Discovery Capital Management, with USD900 million under management, is considering launching a second hedge fund, which would be a multi-strategy product and use more derivatives than its existing fund. Harry Krensky, co-manager of the Discovery Global Opportunity Fund, said the new fund may include strategies such as long/short equity, macro, model and discretionary trading as well as invest in emerging markets.
The existing USD450 million emerging market macro hedge fund uses interest-rate futures and options, foreign exchange forwards and credit-default swaps, Krensky said, adding that the new fund would have the mandate to use those instruments as well. Where it would differ, however, is that the existing fund only buys equity options, whereas in the new vehicle Discovery would consider selling volatility as well.
Krensky said the second fund will look at buying out-of-the money equity puts when the fund managers believe volatility is mispriced. Although company blowups are not typical or frequent, the fund will try to identify companies where there is a credit risk, but the options are not pricing-in that risk.
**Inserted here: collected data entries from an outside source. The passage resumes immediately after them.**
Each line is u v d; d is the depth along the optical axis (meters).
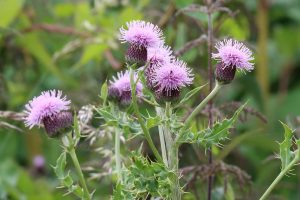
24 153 6.84
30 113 3.14
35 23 6.21
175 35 5.14
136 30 3.12
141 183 2.95
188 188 4.05
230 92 6.25
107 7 6.09
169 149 3.05
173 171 2.93
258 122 5.25
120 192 3.02
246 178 4.14
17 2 5.59
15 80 6.27
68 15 6.49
Another strategy would be selling single-stock call options on a basket of correlated individual stocks while buying puts on the same stock index. In this case, Krensky said a manager can get paid some volatility without taking on much more additional risk.
The firm is looking seriously at the idea of launching the new fund within the next three to four months. He added that it is too early to talk about the size of the fund or any other specific details.